[[ SOURCE DATA open ]]

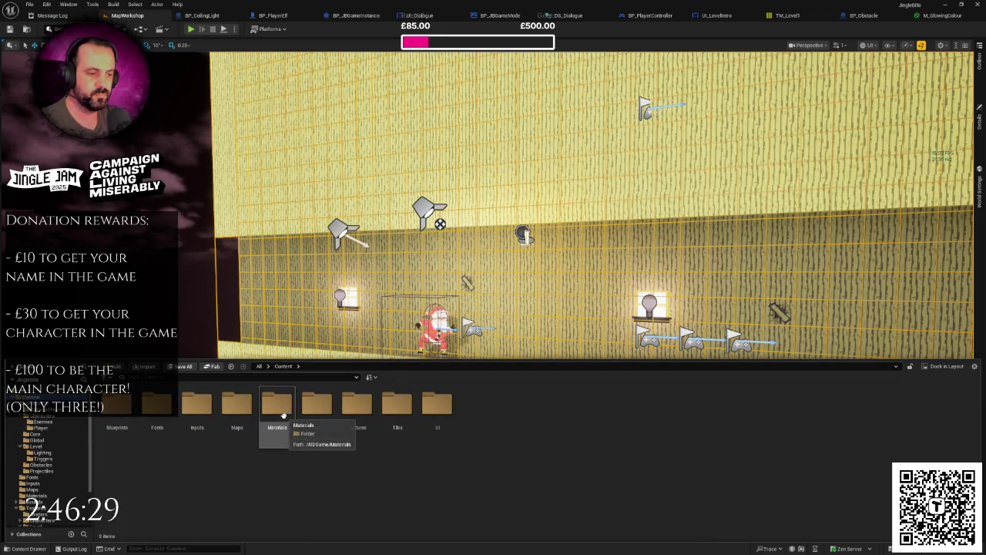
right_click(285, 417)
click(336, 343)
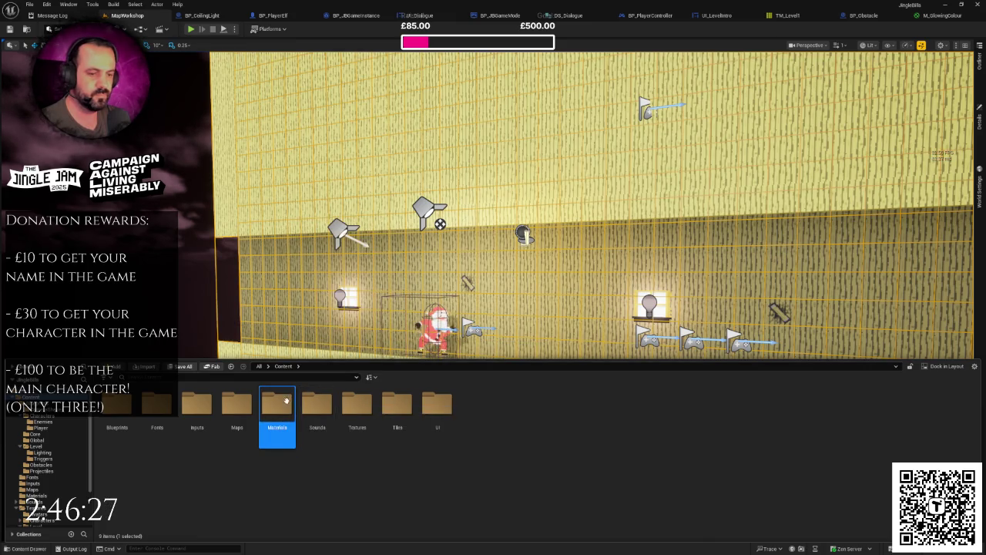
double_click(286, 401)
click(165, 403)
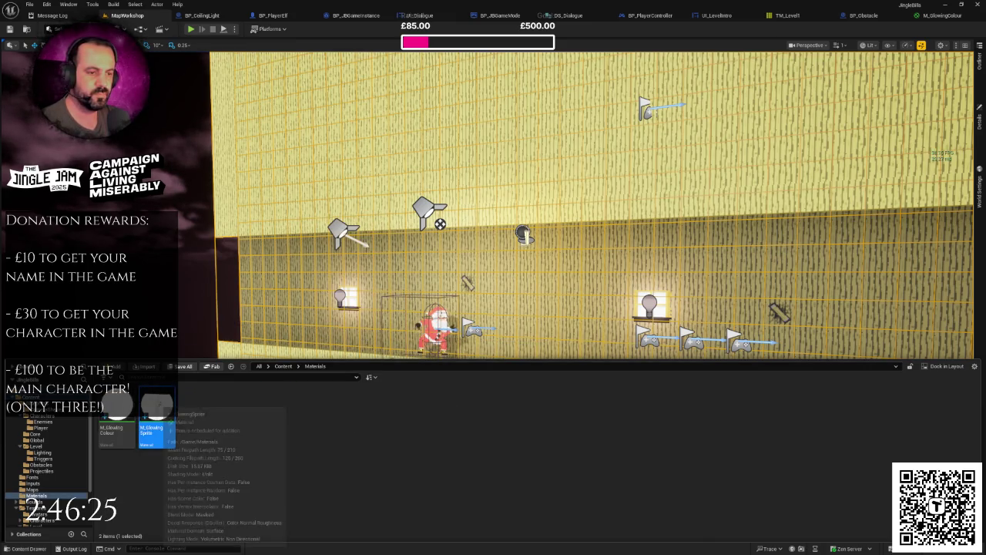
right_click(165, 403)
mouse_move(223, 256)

[[ SOURCE DATA closed ]]

## WORK TO BE COMPLETED
From the line that contains "click(336, 343)" to the last line of the data above, inclusive, transcribe every line exactly and only those lines, omitting pictures.

## OUTPUT OF THE EXERCISE
click(336, 343)
double_click(286, 401)
click(165, 403)
right_click(165, 403)
mouse_move(223, 256)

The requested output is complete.